If you expect to run a high volume of assignments, novations or variations (say you’re restructuring entities or consolidating contracts), it’s worth building standardised, lawyer-reviewed templates to reduce risk and turnaround time.
FAQs: Quick Answers To Common Deed Questions
Is Consideration Needed In A Deed?
No. A deed can be enforceable without consideration, which is why it’s used for one-sided promises, releases and some transfers.
Who Can Witness A Deed?
An independent adult who is not a party to the deed and not a beneficiary under it. Avoid close family members or anyone with an interest in the transaction. For edge cases, check the guidance on who can witness.
Can We Use Video Witnessing?
As a general rule, attestation for deeds requires physical presence. Some sector-specific allowances exist, but video witnessing for deeds is not broadly accepted in England and Wales. See our note on electronic witnessing for the current position.

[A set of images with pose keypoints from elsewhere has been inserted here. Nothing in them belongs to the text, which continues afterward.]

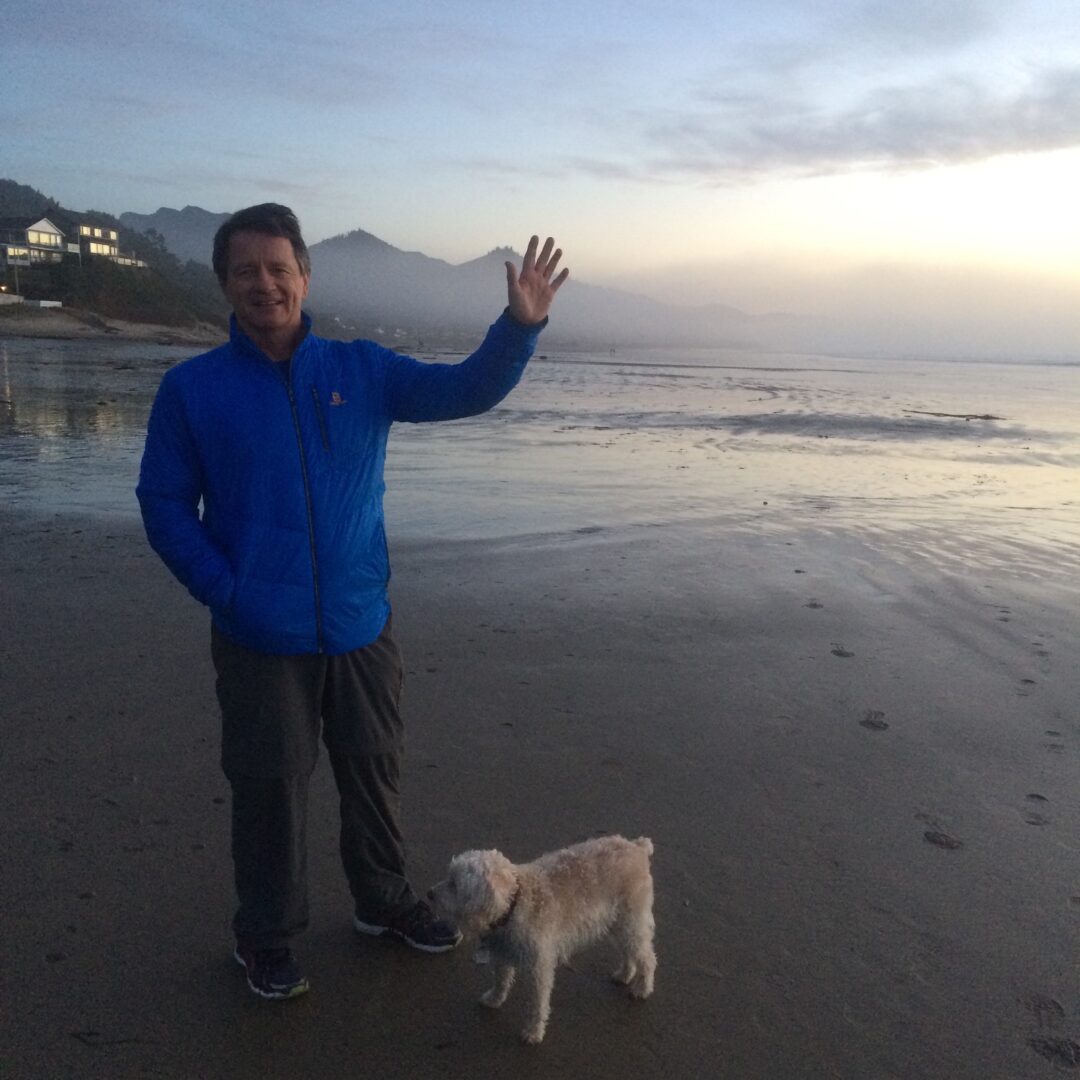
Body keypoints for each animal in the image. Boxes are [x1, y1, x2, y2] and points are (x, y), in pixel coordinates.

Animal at [425, 833, 652, 1045]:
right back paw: (625, 974)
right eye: (449, 877)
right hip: (617, 925)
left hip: (631, 922)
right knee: (629, 952)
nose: (429, 893)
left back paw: (642, 988)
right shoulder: (502, 954)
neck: (513, 905)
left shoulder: (538, 967)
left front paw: (533, 1031)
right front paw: (494, 999)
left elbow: (537, 1003)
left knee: (647, 958)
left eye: (454, 884)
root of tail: (637, 847)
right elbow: (501, 980)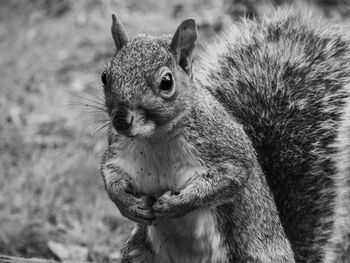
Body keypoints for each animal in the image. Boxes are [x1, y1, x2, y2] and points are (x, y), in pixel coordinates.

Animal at [98, 6, 350, 263]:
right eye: (105, 76)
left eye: (167, 82)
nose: (121, 120)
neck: (155, 137)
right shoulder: (118, 149)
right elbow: (110, 176)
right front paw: (128, 204)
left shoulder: (224, 146)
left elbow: (228, 179)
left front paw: (176, 203)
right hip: (137, 252)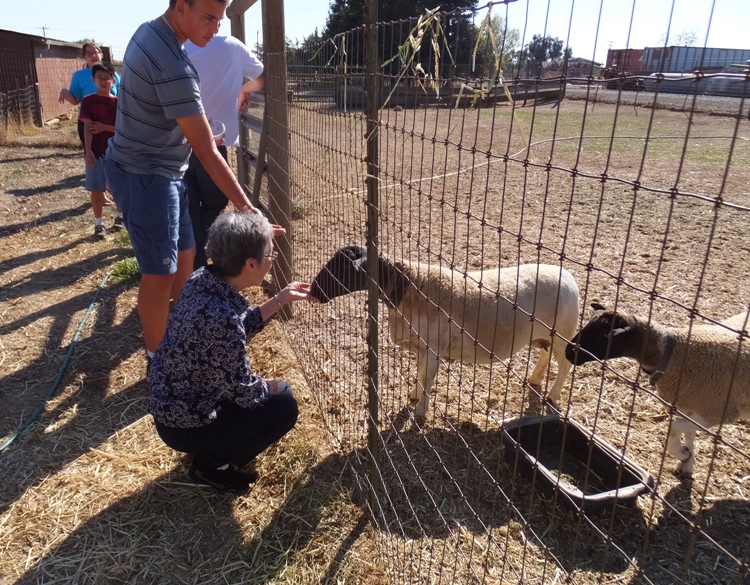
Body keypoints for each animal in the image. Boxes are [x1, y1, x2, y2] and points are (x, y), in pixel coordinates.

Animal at [310, 244, 580, 418]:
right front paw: (414, 395)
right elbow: (420, 374)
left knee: (565, 365)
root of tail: (569, 277)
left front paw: (420, 411)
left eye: (344, 267)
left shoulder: (433, 348)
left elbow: (427, 377)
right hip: (546, 335)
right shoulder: (421, 347)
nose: (313, 290)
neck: (410, 286)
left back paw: (552, 396)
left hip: (562, 333)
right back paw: (535, 379)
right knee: (545, 354)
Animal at [568, 304, 750, 476]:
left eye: (602, 335)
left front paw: (683, 455)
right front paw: (687, 462)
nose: (568, 351)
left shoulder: (717, 411)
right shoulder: (690, 409)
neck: (673, 355)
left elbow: (674, 428)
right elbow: (689, 432)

What If We Signed It Wrong?
Act quickly. Depending on the error, you may be able to re-execute correctly, supplement with a fresh deed, or put a rectification agreement in place. Don’t rely on luck - if the validity of the deed matters, fix the issue before a dispute arises.
Key Takeaways
- “Signed as a deed” means your document must meet strict formalities - clear deed wording, proper execution, valid witnessing where required, and delivery - or it may not be enforceable.
- Use a deed where there’s no consideration, where you want a 12-year limitation period, or for common transactions like assignment, novation, variation and settlement.
- Execution rules differ for individuals and companies: individuals need an independent witness; companies can sign via two authorised signatories or a single director with a witness.
- Electronic signing of deeds is possible, but witnessing normally still requires physical presence, so plan your signing logistics early.
- Avoid pitfalls: wrong signature blocks, invalid witnesses, missing authority, confusion between assignment/novation/variation, and sloppy delivery or dating.
- For recurring needs, invest in tailored deed templates such as a Deed of Novation, Deed of Assignment, Deed of Variation and Deed of Settlement to protect your position from day one.
- If in doubt about execution, witnessing or authority, get a quick sense-check before you sign - it’s far cheaper than trying to fix an invalid deed later.